Fifth-grade teacher Darius Naki Sogho has been a teacher for 24 years, and for most of those years, he taught with an iron fist—and a rattan rod.
“I used to hit my students when I thought they were being bad, or when they weren’t paying attention,” he says.
Over the last year, however, Mr. Naki Sogho has been learning to contain his anger in class and to teach in a way that neither hurts nor intimidates his students.
He did this by applying the Positive Discipline approach, a method that he and a select group of teachers in the Indonesia province of Papua have been trained to adopt as part of a joint programme managed by UNICEF and the local government that aims to put an end to corporal punishment and other forms of violent behaviour in the classroom.
According to a Multiple Indicator Cluster Survey in selected districts in Papua and West Papua provinces from 2011, emotional and physical punishment of children is very common. Over 60 per cent of mothers or primary care-takers reported using ‘physical punishment’ against their children. Around one in four even admitted to use severe physical punishment.
Another study in three districts showed that corporal punishment was the most common form of discipline in 56 per cent of the schools interviewed. While some teachers acknowledged that it is damaging, many do not know any alternative ways to discipline their classes.
Margaret Sheehan, the Chief of the UNICEF Field Office in Jayapura says global research has shown that violence has negative effects on children, causing them to fail in their studies, drop out of school, adopt violent attitudes, or even suffer mental and physical health problems.
“We need to break the myth that violent punishment can have positive effects on children,” Sheehan says. “Corporal punishment does not build strong and clever students rather it denies children their right to learn free from violence.”
The Positive Discipline programme was initiated in late 2012. Since then, teachers at 16 primary and junior high schools in the districts of Jayapura, Jayawijaya and Keerom participated in different training sessions. The latest training coincided with the launch of the global UNICEF campaign #ENDviolence against Children in Indonesia in the week of 19 November. It involved 28 teachers who from various districts to Papua’s provincial capital Jayapura in the far east of Indonesia.
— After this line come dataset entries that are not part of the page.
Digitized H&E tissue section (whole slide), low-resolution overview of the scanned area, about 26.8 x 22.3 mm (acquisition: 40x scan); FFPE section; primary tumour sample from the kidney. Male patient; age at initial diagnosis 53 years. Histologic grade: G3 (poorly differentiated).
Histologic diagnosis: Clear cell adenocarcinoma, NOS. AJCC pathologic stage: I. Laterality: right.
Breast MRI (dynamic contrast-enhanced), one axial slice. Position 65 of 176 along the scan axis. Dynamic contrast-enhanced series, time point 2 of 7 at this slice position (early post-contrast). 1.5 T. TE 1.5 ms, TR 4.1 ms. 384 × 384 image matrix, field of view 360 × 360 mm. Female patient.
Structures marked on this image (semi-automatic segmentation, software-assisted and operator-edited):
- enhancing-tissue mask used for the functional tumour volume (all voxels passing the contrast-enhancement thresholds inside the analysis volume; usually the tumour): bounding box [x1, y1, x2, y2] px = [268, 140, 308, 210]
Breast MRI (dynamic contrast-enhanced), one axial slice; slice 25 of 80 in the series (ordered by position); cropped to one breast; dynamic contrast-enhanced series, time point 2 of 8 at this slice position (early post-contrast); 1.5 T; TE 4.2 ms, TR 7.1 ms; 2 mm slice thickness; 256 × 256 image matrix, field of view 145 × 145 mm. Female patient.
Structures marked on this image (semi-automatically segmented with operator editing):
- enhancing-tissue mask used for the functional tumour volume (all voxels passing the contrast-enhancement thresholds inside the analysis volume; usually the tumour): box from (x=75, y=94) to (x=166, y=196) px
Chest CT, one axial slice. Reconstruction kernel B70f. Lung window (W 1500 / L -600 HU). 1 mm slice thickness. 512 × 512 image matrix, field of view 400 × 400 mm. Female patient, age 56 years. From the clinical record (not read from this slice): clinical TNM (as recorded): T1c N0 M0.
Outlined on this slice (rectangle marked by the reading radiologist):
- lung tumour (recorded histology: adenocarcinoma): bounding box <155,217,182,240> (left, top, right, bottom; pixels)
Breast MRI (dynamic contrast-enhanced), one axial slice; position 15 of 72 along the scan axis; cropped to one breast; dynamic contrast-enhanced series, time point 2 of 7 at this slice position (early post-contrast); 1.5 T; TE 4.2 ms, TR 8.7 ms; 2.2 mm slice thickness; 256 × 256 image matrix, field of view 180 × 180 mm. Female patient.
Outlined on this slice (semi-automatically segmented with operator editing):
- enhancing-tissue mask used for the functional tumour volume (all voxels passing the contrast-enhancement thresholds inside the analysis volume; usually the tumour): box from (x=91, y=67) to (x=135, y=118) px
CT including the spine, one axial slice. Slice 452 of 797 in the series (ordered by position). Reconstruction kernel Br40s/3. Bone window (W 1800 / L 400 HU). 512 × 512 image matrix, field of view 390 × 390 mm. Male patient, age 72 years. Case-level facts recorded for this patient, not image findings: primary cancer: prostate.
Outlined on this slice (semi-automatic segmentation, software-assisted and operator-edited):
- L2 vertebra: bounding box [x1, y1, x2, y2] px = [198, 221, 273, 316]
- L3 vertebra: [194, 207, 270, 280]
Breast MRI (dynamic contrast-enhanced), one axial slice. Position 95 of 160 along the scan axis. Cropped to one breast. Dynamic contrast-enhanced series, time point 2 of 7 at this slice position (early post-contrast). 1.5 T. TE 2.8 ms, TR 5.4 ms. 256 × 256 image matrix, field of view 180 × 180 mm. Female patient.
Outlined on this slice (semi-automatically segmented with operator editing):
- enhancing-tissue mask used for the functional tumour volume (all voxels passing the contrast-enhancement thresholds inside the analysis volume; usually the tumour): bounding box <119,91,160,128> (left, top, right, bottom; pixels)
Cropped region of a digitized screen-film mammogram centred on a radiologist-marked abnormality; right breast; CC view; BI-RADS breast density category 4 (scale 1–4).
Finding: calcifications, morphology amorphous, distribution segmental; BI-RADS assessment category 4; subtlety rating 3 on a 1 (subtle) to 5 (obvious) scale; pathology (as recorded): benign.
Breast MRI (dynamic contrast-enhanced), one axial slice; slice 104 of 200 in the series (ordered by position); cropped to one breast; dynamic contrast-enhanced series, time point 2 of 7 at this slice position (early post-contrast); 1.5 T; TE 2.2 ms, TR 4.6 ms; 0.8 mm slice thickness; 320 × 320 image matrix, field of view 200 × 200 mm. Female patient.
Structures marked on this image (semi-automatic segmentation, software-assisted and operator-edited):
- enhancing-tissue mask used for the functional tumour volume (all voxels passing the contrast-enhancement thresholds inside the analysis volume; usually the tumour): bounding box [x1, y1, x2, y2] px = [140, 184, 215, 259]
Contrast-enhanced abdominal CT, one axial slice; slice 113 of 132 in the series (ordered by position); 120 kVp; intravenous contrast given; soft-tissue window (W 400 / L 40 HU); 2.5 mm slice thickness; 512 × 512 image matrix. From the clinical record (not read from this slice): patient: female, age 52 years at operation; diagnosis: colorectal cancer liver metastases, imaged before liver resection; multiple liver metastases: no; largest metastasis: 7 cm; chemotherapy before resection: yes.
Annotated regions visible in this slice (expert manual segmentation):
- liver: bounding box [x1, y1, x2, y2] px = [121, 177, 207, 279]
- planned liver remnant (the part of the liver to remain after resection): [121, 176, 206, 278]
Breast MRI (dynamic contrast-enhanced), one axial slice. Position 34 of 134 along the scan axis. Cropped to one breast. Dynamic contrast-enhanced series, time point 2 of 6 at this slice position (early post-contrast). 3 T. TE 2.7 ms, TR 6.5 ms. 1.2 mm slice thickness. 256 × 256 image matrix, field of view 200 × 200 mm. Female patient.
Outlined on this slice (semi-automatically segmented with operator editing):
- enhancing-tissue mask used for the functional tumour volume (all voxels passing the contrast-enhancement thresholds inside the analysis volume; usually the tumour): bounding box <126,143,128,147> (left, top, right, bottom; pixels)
The teachers learn how to foster positive behaviour rather than using corporal punishment and other forms of violence to discipline students.
The programme aims to help children take on responsibility for managing their own behaviour. Rather than forcing the students to behave, teachers reward positive behaviour with attention. They work with the class to construct positive rules and expectations, and also create sanctions, thus doing away with punishments that inflict suffering, humiliation or fear.
“The training is a combination of using a strong evidence-based system that works to help teachers learn new skills; and a highly participatory approach that allows them to practice what they have learned through role plays and joint discussions on problem solving about how to change the school and their own teaching practices,” explains Helen Cahil, Associate Professor at the University of Melbourne.
UNICEF has been collaborating with Cahil, a former teacher herself, and her colleague Sally Beadle to develop the teacher training modules for the Positive Discipline approach. Adolfina Krisifu and Nancy Wompere from the Faculty of Education of the Cendrawasih University in Jayapura, supported the roll out of the training programme.
The module is tailored to different age groups, combining grades 1 to 3, 4 and 5 as well as 7 and 8.
The teachers are given a simple six-step tool to follow, starting from measures to prevent low-level misbehaviour up to response strategies for high-level misbehaviour.
To make the school a violence-free environment, teachers are banned from using any physical and verbal violence to discipline their students and are encouraged to follow the Positive Discipline approach. Students have become more disciplined and confident and are not afraid of their teachers anymore.
“Students used to be afraid of me,” recalls Mr. Naki Sogho. “When I talked, they would be very tense. Now they seem to enjoy my class, because I try to motivate them, and I conduct the classes in a more relaxed manner, using jokes to break the ice.”